La voie dans laquelle s’engage le gouvernement est donc celle d’une atteinte massive aux droits fondamentaux des personnes détenues en remettant au goût du jour des dispositifs abandonnés pour leur nocivité et leur antagonisme profond avec les droits de l’homme. Sans que cette régression ne garantisse que soit atteint l’objectif de sécurité qu’elle prétend poursuivre. Ainsi que l’expliquait très récemment l’ancien Contrôleur général des lieux de privation de liberté Jean-Marie Delarue[4], « ce n’est pas en multipliant les mesures de force et de contrainte que l’on va renforcer la sécurité dans les prisons. […] Plus de sécurité, c’est renforcer le modèle français dans ce qu’il a de plus négatif.

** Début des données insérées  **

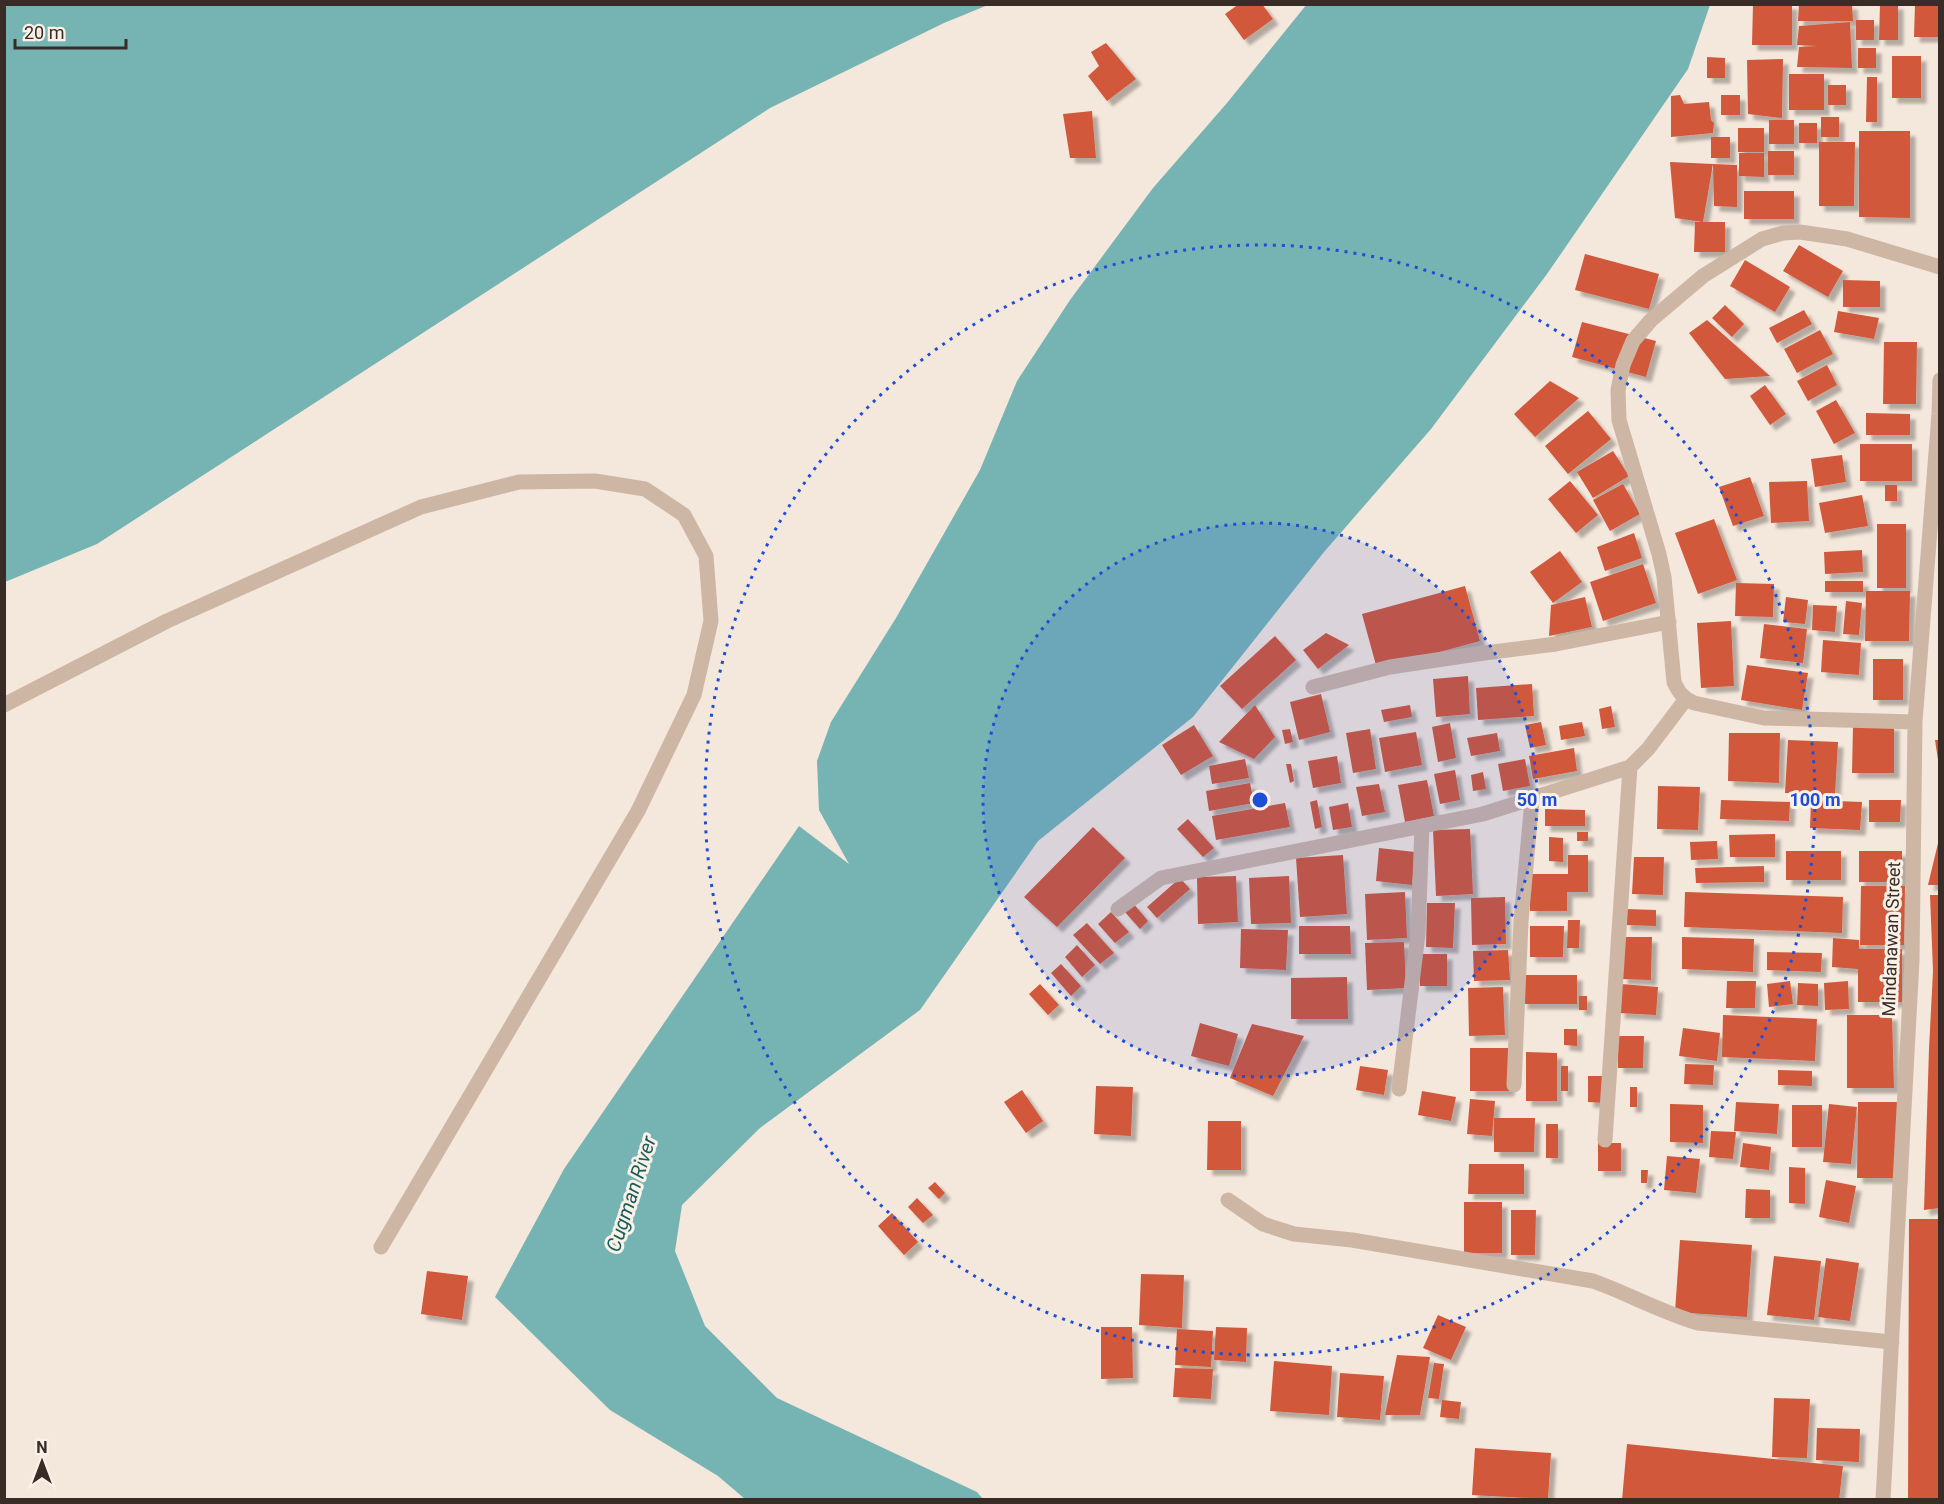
<svg xmlns="http://www.w3.org/2000/svg" width="1944" height="1504" font-family="Roboto,sans-serif">
<style>
.water{fill:#76b4b4}
.building{fill:#d2583b;filter:url(#shadow)}
.lines{fill:none;stroke-linecap:round;stroke-linejoin:round}
.lane{stroke:#ceb6a5;stroke-width:15}
.street{stroke:#ceb6a5;stroke-width:15}
.ring{fill:none;stroke:#1d4ed8;stroke-width:3;stroke-dasharray:3 6}
.labels{text-anchor:middle;dominant-baseline:central;stroke-width:6;stroke-linejoin:round;paint-order:stroke}
.street-label{font-size:18px;fill:#392c27;stroke:#fbf1e7}
.water-label{font-size:20px;font-style:italic;fill:#185e5f;stroke:#fbf1e7}
.centre{fill:#1d4ed8;stroke:#fbf1e7;stroke-width:3}
.ring-label{font-size:18px;text-anchor:middle;font-weight:bold;fill:#1d4ed8;stroke:#fbf1e7;stroke-width:6;stroke-linejoin:round;paint-order:stroke}
</style>
<defs>
<filter id="shadow"><feDropShadow dx="5.5" dy="5.5" stdDeviation="1.5" flood-color="#0004"/></filter>
</defs>
<rect width="100%" height="100%" fill="#f4e7db"/>
<!-- water -->
<path class="water" d="M5 4H988V5L944 23 770 108 97 544 5 582Z
M1307 4 1710 5 1688 69 1547 274 1431 429 1324 552 1193 717 1038 841 920 1010 760 1128 682 1205 675 1251 705 1326 777 1398 977 1492 983 1499H745L718 1476 610 1410 495 1297 564 1169 799 826 849 864 819 810 817 761 831 722 896 618 980 470 1017 381 1070 300 1153 188 1227 103Z"/>
<!-- building -->
<path class="building" d="M1239 4H1262L1273 19 1244 40 1225 14Z
M1753 4H1792V45H1752Z
M1799 4H1852L1853 21H1798Z
M1880 4H1898V40H1879Z
M1915 4H1940V37H1914Z
M1856 20H1874V40H1856Z
M1850 22 1852 68 1797 67 1799 47 1817 46 1797 45 1799 26Z
M1106 43 1136 79 1107 101 1088 76 1099 66 1091 52Z
M1858 48H1876V68H1858Z
M1892 56H1921V98H1892Z
M1707 57 1725 58V78H1707Z
M1783 59 1782 118 1748 114 1747 60Z
M1789 74H1824V110H1789Z
M1867 77H1877V122H1866Z
M1828 85H1846V105H1828Z
M1680 95 1684 104 1709 102 1711 120 1714 123 1713 133 1671 137V96Z
M1721 95H1740V115H1721Z
M1092 111 1096 158H1070L1063 114Z
M1821 117H1839V137H1821Z
M1769 120H1794V144H1769Z
M1799 123H1817V143H1799Z
M1738 128H1764V152H1738Z
M1859 131H1910V218L1859 217Z
M1711 137H1730V158H1711Z
M1819 142H1855L1854 206H1819Z
M1768 151H1794V175H1768Z
M1739 153H1764V177L1739 176Z
M1670 162 1713 164 1737 165V207L1714 206 1713 164 1703 222 1675 218Z
M1744 191H1794V219H1744Z
M1695 222H1725V252H1694Z
M1799 245 1843 271 1828 297 1783 271Z
M1585 254 1659 274 1649 309 1575 290Z
M1745 260 1790 287 1775 312 1730 286Z
M1843 280 1880 281V307H1843Z
M1725 305 1744 324 1732 337 1712 318Z
M1804 310 1812 324 1777 343 1769 328Z
M1838 311 1879 318 1874 339 1834 332Z
M1707 320 1770 376 1725 379 1689 333Z
M1582 322 1656 341 1646 377 1572 357Z
M1820 330 1833 354 1797 373 1784 349Z
M1884 342H1917L1916 404H1883Z
M1827 365 1837 385 1808 401 1797 381Z
M1550 381 1579 398 1535 437 1514 414Z
M1765 385 1786 414 1770 425 1750 396Z
M1836 400 1855 433 1834 444 1816 411Z
M1588 411 1611 439 1568 474 1545 446Z
M1866 413 1910 414V435H1866Z
M1860 444H1912V481H1860Z
M1613 451 1629 476 1593 498 1577 472Z
M1842 455 1846 482 1815 487 1811 459Z
M1750 477 1764 516 1733 526 1719 487Z
M1570 481 1598 515 1576 533 1548 499Z
M1807 481 1809 521 1771 523 1769 482Z
M1623 484 1640 514 1610 531 1593 500Z
M1885 485H1897V501H1885Z
M1862 495 1868 526 1825 533 1819 503Z
M1714 519 1737 580 1698 594 1675 533Z
M1877 524H1906V588H1877Z
M1634 533 1642 558 1605 571 1597 547Z
M1862 550 1863 572 1825 574 1824 552Z
M1560 551 1582 582 1553 603 1530 572Z
M1643 564 1656 603 1603 621 1590 582Z
M1825 581H1863V592H1825Z
M1736 583 1774 584 1773 617 1735 616Z
M1465 586 1480 641 1377 669 1362 614Z
M1866 591H1910L1909 641H1865Z
M1585 597 1592 627 1549 636 1551 605Z
M1786 597 1808 600 1805 624 1783 622Z
M1846 601 1862 603 1859 635 1843 634Z
M1813 605 1837 606 1835 632 1812 630Z
M1731 621 1734 686 1701 688 1697 623Z
M1764 624 1807 629 1803 663 1760 658Z
M1326 633 1349 645 1318 669 1303 650Z
M1275 636 1296 660 1242 709 1220 686Z
M1823 640 1861 643 1859 675 1821 672Z
M1873 659H1903V700H1873Z
M1747 665 1808 673 1802 710 1741 700Z
M1468 676 1470 714 1436 717 1433 679Z
M1532 684 1534 716 1478 720 1476 688Z
M1321 694 1330 732 1299 740 1290 702Z
M1255 705 1275 737 1254 759 1219 742Z
M1410 705 1412 717 1384 722 1381 710Z
M1611 706 1615 727 1602 729 1599 709Z
M1541 722 1546 745 1530 748 1525 725Z
M1582 722 1585 736 1561 740 1559 726Z
M1450 723 1456 758 1438 762 1432 727Z
M1194 725 1213 756 1181 775 1162 745Z
M1853 725H1894V773H1852Z
M1290 729 1293 742 1285 744 1282 730Z
M1370 729 1376 769 1353 773 1346 733Z
M1416 732 1422 765 1385 772 1379 738Z
M1497 733 1500 751 1471 756 1467 738Z
M1729 733H1780L1779 783 1728 781Z
M1788 740 1838 742 1835 795 1785 793Z
M1935 740H1940V760H1938Z
M1574 748 1577 771 1533 779 1529 756Z
M1337 756 1341 783 1313 788 1308 761Z
M1245 759 1249 778 1212 784 1209 766Z
M1525 759 1530 786 1503 791 1498 764Z
M1286 764H1291L1294 781 1290 783Z
M1455 770 1460 800 1440 804 1434 774Z
M1483 772 1486 789 1473 791 1471 775Z
M1427 780 1434 816 1405 822 1398 785Z
M1250 783 1254 803 1209 811 1206 791Z
M1379 784 1385 812 1362 816 1356 787Z
M1658 786 1700 787 1698 830 1657 829Z
M1317 800 1322 827 1315 829 1310 802Z
M1721 800 1790 802 1789 821 1720 819Z
M1811 800 1862 802 1860 830 1810 828Z
M1869 800H1901L1900 822H1869Z
M1285 803 1290 827 1216 840 1212 816Z
M1348 803 1352 827 1333 830 1329 807Z
M1545 809 1585 810V826H1545Z
M1188 819 1214 848 1203 857 1177 829Z
M1093 827 1125 858 1057 927 1024 897Z
M1470 829 1473 894 1436 896 1433 830Z
M1577 832H1588V841H1577Z
M1775 834V857H1730L1729 835Z
M1549 837 1563 838V862L1549 861Z
M1939 839 1940 885H1928Z
M1717 841 1718 859 1691 860 1690 842Z
M1379 848 1415 852 1412 885 1376 881Z
M1786 851H1841V880H1786Z
M1859 851H1902V882H1859Z
M1343 855 1347 914 1300 917 1296 858Z
M1568 855H1588V892H1567V911H1530V874H1568Z
M1634 857H1664L1663 895 1632 894Z
M1764 866V882L1696 883 1695 868Z
M1236 876 1238 922 1198 924 1197 877Z
M1289 876 1291 923 1251 924 1249 878Z
M1180 878 1190 889 1157 918 1147 907Z
M1861 886H1905L1904 945H1860Z
M1405 892 1407 938 1367 940 1365 894Z
M1685 892 1843 897 1842 933 1684 927Z
M1930 895H1940V1208L1924 1210 1929 1049 1933 971Z
M1505 897 1506 944 1472 945 1471 898Z
M1133 903 1148 921 1140 929 1124 911Z
M1427 903H1455L1453 948 1426 947Z
M1625 909 1656 910V926L1625 925Z
M1111 912 1129 932 1115 943 1098 924Z
M1568 920H1580L1579 948H1567Z
M1087 923 1114 953 1100 964 1073 935Z
M1299 926H1350L1351 954H1299Z
M1530 926H1564L1563 957H1530Z
M1241 929 1288 930 1286 970 1240 968Z
M1623 937H1652L1651 980 1622 979Z
M1682 937 1754 939 1753 972 1682 969Z
M1833 938 1859 940V949H1902V1002H1858V969L1832 967Z
M1404 942 1406 988 1367 990 1365 943Z
M1077 945 1095 965 1082 977 1065 957Z
M1508 950 1510 980 1474 981 1473 951Z
M1767 952 1822 953 1821 972 1767 970Z
M1420 954H1447V986H1420Z
M1061 964 1081 986 1071 996 1051 973Z
M1523 975H1577V1004H1522Z
M1347 977 1348 1019H1291V978Z
M1727 981H1756L1755 1008H1726Z
M1790 981 1793 1004 1769 1007 1767 984Z
M1848 981 1849 1009 1825 1010 1824 983Z
M1798 983 1818 984V1006L1797 1005Z
M1040 984 1059 1005 1048 1015 1029 994Z
M1621 984 1658 987 1656 1015 1619 1013Z
M1503 987 1505 1035 1469 1036 1468 988Z
M1579 996H1587V1010H1579Z
M1723 1015 1817 1019 1815 1061 1722 1057Z
M1847 1015H1892L1894 1088H1847Z
M1200 1023 1238 1034 1229 1066 1191 1056Z
M1252 1024 1304 1036 1273 1096 1230 1078Z
M1683 1028 1720 1033 1717 1061 1679 1056Z
M1564 1029H1577V1046L1564 1045Z
M1618 1036H1644L1643 1068H1618Z
M1470 1048H1510L1509 1091H1470Z
M1526 1052 1557 1053V1101H1526Z
M1685 1064 1714 1065 1713 1085 1684 1084Z
M1360 1066 1388 1070 1384 1095 1356 1090Z
M1561 1066H1568V1091H1561Z
M1778 1070 1812 1071V1086L1778 1085Z
M1588 1076H1605L1604 1103 1588 1102Z
M1096 1086 1133 1087 1131 1136 1094 1134Z
M1630 1087H1637V1107H1630Z
M1022 1090 1043 1121 1026 1133 1004 1102Z
M1422 1091 1456 1097 1451 1121 1418 1115Z
M1470 1099 1495 1101 1492 1136 1467 1134Z
M1736 1102 1779 1104 1777 1134 1734 1131Z
M1858 1102H1901V1178H1857Z
M1670 1104 1703 1105V1143L1670 1142Z
M1829 1104 1857 1107 1851 1164 1823 1162Z
M1792 1105H1822V1147H1792Z
M1494 1118H1535L1534 1152H1494Z
M1208 1121H1241V1170H1207Z
M1546 1124H1558V1158H1546Z
M1711 1131 1736 1132 1733 1159 1709 1157Z
M1598 1143H1621V1171H1598Z
M1743 1143 1771 1147 1769 1170 1740 1167Z
M1667 1156 1700 1159 1696 1193 1664 1190Z
M1469 1164H1524V1194H1468Z
M1789 1167 1805 1168V1204L1789 1203Z
M1641 1170H1648L1647 1183H1641Z
M1826 1180 1856 1186 1849 1223 1819 1217Z
M935 1182 945 1193 939 1199 928 1188Z
M1746 1189 1770 1190V1218H1745Z
M917 1198 933 1215 923 1223 908 1207Z
M1464 1202H1502V1253H1464Z
M1511 1210H1536L1535 1255H1511Z
M892 1213 918 1242 904 1255 878 1226Z
M1909 1219H1940V1500H1908Z
M1680 1240 1752 1245 1747 1317 1675 1312Z
M1774 1256 1821 1261 1814 1320 1767 1315Z
M1826 1258 1859 1263 1850 1321 1818 1317Z
M427 1271 468 1276 462 1320 421 1314Z
M1141 1274 1184 1275 1182 1328 1139 1325Z
M1438 1315 1466 1327 1451 1360 1423 1348Z
M1101 1327H1132L1133 1378 1101 1379Z
M1216 1327 1247 1328 1246 1362 1214 1360Z
M1177 1329 1213 1331 1211 1367 1175 1365Z
M1397 1355 1430 1357 1420 1415H1385Z
M1274 1361 1332 1366 1329 1415 1270 1411Z
M1434 1363 1444 1364 1439 1399 1428 1398Z
M1175 1368 1213 1369 1211 1399 1173 1397Z
M1340 1373 1384 1376 1380 1420 1337 1417Z
M1774 1398 1810 1399 1807 1458 1772 1457Z
M1442 1400 1461 1402 1459 1419 1440 1417Z
M1817 1428 1860 1429 1859 1462 1816 1460Z
M1627 1444 1843 1466 1839 1500H1622Z
M1475 1448 1551 1453 1548 1499 1472 1495Z"/>
<g class="lines">
<!-- lane -->
<path class="lane" d="M4 705 167 621 421 507 519 482 595 481 645 489 684 515 706 556 711 621 694 695 638 811 381 1247"/>
<!-- street -->
<path class="street" d="M1313 687 1390 667 1477 654 1556 644 1669 622
M1915 722 1764 718 1694 703C1683 698 1679 693 1674 682L1664 577 1659 554 1619 420 1618 390 1623 365 1633 341 1651 320 1703 276 1762 239 1783 233 1800 232 1847 239 1940 267
M1118 909 1161 878 1483 814 1630 767 1648 749 1686 699
M1514 1085 1521 921 1532 800
M1399 1089 1418 934 1422 826
M1605 1140 1630 767
M1228 1200 1263 1224 1294 1234 1352 1240 1593 1281C1629 1294 1661 1312 1698 1323L1892 1342
M1883 1500 1912 960 1915 722 1939 414 1940 380"/>
</g>
<!-- distance rings -->
<circle cx="1260" cy="800" r="277" fill="#1d4ed8" fill-opacity=".12"/>
<g class="ring">
<circle cx="1260" cy="800" r="277"/>
<circle cx="1260" cy="800" r="555"/>
</g>
<g class="labels">
<!-- street labels -->
<g class="street-label">
<text transform="translate(1891 939) rotate(-88)">Mindanawan Street</text>
</g>
<!-- water labels -->
<g class="water-label">
<text transform="translate(631 1194) rotate(-72)">Cugman River</text>
</g>
</g>
<circle cx="1260" cy="800" r="9" class="centre"/>
<g class="ring-label">
<text x="1537" y="806">50 m</text>
<text x="1815" y="806">100 m</text>
</g>
<!-- border -->
<rect width="1944" height="1504" fill="none" stroke="#392c27" stroke-width="12"/>
<!-- north arrow -->
<g transform="translate(42 1462)" stroke="#fbf1e7" stroke-width="4.5" paint-order="stroke">
<path d="M0-4.5L10 22L0 15L-10 22Z" fill="#392c27"/>
<text y="-9" font-size="16" font-weight="bold" text-anchor="middle" fill="#392c27">N</text>
</g>
<!-- scale -->
<path d="M15 39v9h111v-9" fill="none" stroke="#392c27" stroke-width="3"/>
<text x="24" y="39" font-size="18" fill="#392c27" stroke="#fbf1e7" stroke-width="4.5" paint-order="stroke">20 m</text>
</svg>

Je crois qu’il faut dans l’intérêt même des surveillants renforcer un lien de confiance, construire les détenus comme des personnes responsables et à ce moment-là la sécurité reviendra dans les prisons. »
« Reconnaître la prison comme une violence institutionnelle nous semble être un préalable à toute réflexion sur les causes et les réponses » à apporter aux violences, affirmait le Syndicat national des directeurs pénitentiaires en 2010. Or, avec ces propositions, le gouvernement passe à côté des causes de cette violence : les conditions indignes de détention, aggravées par la surpopulation, l’absence de sens d’une peine sans contenu, la déshumanisation des relations entre surveillants et personnes détenues, la confiscation de la parole et de tout moyen de protestation…
En allant dans le sens de certaines revendications des syndicats de surveillants, le gouvernement fait le choix de ne pas écouter d’autres voix, qui au sein de l’administration pénitentiaire, ont pu appeler à une autre politique ces dernières années. Enterrées, les conclusions d’un groupe de travail composé de personnels pénitentiaires et de chercheurs qui, afin de réduire la violence en prison, appelait en 2007 l’administration pénitentiaire à « questionner et mettre à plat l’ensemble de son dispositif sécuritaire défensif » et « donner sa place à la dignité des relations sociales en développant la vie sociale en détention » – donc à l’exact opposé de ce qui est proposé aujourd’hui, où l’accent est mis sur l’isolement et la répression. Oublié, le Rapport Brunet-Ludet[5] sur l’expression collective des détenus qui expliquait qu’« il est nécessaire de pouvoir construire un système de relations sociales internes qui associe la parole de ceux qui sont gardés avec celles de ceux qui gardent afin de désamorcer certains conflits, de libérer l’espace de la parole et de créer les échanges sociaux, propres à tout milieu où des hommes vivent ensemble et cohabitent, fût-ce malgré eux. » L’illusion sécuritaire semble avoir de beaux jours devant elle.
Contact presse : Pauline De Smet – 07 60 49 19 96
[1] Ainsi que le soulignait la CNCDH en 2004 dans une étude sur les droits de l’homme en prison, 11 mars 2004.
[2] Cf tract de l’UFAP du 25 janvier 2018.
[3] CEDH, 2006, Frérot c. France.
[4] Invité des Matins de France Culture, mardi 23 janvier 2018.
[5] Le droit d’expression collective des personnes détenues, 2010.